Afin qu’elles déboursent 18 % de la R. et D. en santé, les entreprises reçoivent donc des aides financières publiques absolument disproportionnées. Qui plus est, ces politiques sont complètement inefficaces. Si l’État mettait de l’avant des infrastructures publiques de recherche dans le secteur pharmaceutique, les coûts ne seraient pas un obstacle puisque nous n’aurions qu’à éliminer les politiques d’innovation coûteuses et inopérantes pour redistribuer cet argent de manière plus rationnelle.

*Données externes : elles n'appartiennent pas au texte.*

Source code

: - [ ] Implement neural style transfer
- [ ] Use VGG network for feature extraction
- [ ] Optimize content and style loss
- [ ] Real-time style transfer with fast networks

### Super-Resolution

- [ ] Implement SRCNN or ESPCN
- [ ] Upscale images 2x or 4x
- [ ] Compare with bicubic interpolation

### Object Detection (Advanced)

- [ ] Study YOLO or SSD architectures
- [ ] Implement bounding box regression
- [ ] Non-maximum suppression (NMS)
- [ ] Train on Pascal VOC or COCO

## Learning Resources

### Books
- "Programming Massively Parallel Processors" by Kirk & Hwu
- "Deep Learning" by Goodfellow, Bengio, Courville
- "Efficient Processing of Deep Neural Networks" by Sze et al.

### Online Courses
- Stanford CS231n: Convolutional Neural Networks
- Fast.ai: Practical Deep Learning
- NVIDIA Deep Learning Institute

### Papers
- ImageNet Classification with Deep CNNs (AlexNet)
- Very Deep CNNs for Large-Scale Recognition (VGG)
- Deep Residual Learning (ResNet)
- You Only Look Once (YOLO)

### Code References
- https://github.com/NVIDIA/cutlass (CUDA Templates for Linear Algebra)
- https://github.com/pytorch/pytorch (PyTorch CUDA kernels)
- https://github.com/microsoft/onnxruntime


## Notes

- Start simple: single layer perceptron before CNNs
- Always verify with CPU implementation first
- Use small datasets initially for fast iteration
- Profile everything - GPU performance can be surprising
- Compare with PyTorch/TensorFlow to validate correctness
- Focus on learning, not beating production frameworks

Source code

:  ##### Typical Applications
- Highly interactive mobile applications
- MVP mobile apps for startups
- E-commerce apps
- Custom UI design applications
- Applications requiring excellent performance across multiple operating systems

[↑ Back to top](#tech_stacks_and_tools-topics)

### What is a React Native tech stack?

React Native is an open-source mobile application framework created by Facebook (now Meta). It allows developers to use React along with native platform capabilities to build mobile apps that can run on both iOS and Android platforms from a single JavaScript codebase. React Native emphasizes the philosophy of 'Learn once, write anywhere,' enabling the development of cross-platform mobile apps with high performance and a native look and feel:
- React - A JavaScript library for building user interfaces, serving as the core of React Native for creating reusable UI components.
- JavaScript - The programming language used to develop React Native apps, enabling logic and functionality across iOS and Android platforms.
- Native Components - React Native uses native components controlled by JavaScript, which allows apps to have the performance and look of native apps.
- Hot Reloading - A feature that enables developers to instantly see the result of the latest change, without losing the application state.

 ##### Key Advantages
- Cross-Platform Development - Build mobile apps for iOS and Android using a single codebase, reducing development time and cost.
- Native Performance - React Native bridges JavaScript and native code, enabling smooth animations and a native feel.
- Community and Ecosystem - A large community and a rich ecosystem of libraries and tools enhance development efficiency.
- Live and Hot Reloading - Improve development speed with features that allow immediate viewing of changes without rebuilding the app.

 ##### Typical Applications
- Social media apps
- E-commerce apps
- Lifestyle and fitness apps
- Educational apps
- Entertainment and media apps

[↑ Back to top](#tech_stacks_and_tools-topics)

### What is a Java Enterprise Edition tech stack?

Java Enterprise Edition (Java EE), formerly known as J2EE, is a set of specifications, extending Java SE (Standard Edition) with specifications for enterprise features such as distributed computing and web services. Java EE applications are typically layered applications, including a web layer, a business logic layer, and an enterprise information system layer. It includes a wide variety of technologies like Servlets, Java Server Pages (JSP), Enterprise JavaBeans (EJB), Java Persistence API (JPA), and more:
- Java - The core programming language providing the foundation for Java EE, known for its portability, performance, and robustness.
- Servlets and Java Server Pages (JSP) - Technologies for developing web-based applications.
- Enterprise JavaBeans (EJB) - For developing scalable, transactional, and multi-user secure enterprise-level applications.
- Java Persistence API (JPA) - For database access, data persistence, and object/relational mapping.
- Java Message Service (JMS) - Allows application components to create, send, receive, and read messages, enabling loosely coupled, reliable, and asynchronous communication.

Mais l’État, dans toute sa lourdeur bureaucratique, peut-il être compétitif dans un secteur dynamique, innovant, « schumpétérien » ? En fait, lorsqu’on regarde le piètre résultat de l’industrie privée en termes d’innovation thérapeutique, on est en droit de penser que le secteur public pourrait difficilement faire pire. En 2010, 76 % des nouveaux médicaments brevetés mis sur le marché au Canada ne présentaient aucune innovation thérapeutique importante par rapport aux médicaments déjà existants. Le modèle d’affaires de l’industrie reste basé sur la méga-promotion de nouveaux médicaments qui ne sont en fait que des compléments de gamme (me-too drugs). Une étude publiée dans le Health Affairs de février 2011 montre plutôt que la recherche publique a joué un rôle central dans la plupart des véritables innovations thérapeutiques. Ce n’est pas surprenant : la recherche pharmaceutique est un processus long, complexe et coûteux. Si cette recherche se structure à partir d’incitatifs financiers à court terme, alors la seule garantie de rentabilité est de re-breveter un médicament déjà existant en modifiant minimalement la molécule et de mobiliser une armée de représentants et représentantes pharmaceutiques pour modifier les habitudes de prescription des médecins.

Nous sommes dans un système complètement absurde. Les contribuables du Québec paient déjà l’essentiel de la R. et D. du secteur pharmaceutique et le gouvernement octroie des avantages disproportionnés pour soutenir une industrie qui ne génère des retombées intéressantes ni sur le plan économique, ni sur le plan thérapeutique. Pourtant, la seule solution envisagée par l’État québécois est de pelleter davantage d’argent dans le gouffre financier actuel en octroyant toujours plus d’avantages aux firmes dans le but d’attirer l’investissement. Soyons clairs, ce modèle dépassé ne fonctionne plus, il faut envisager d’autres options.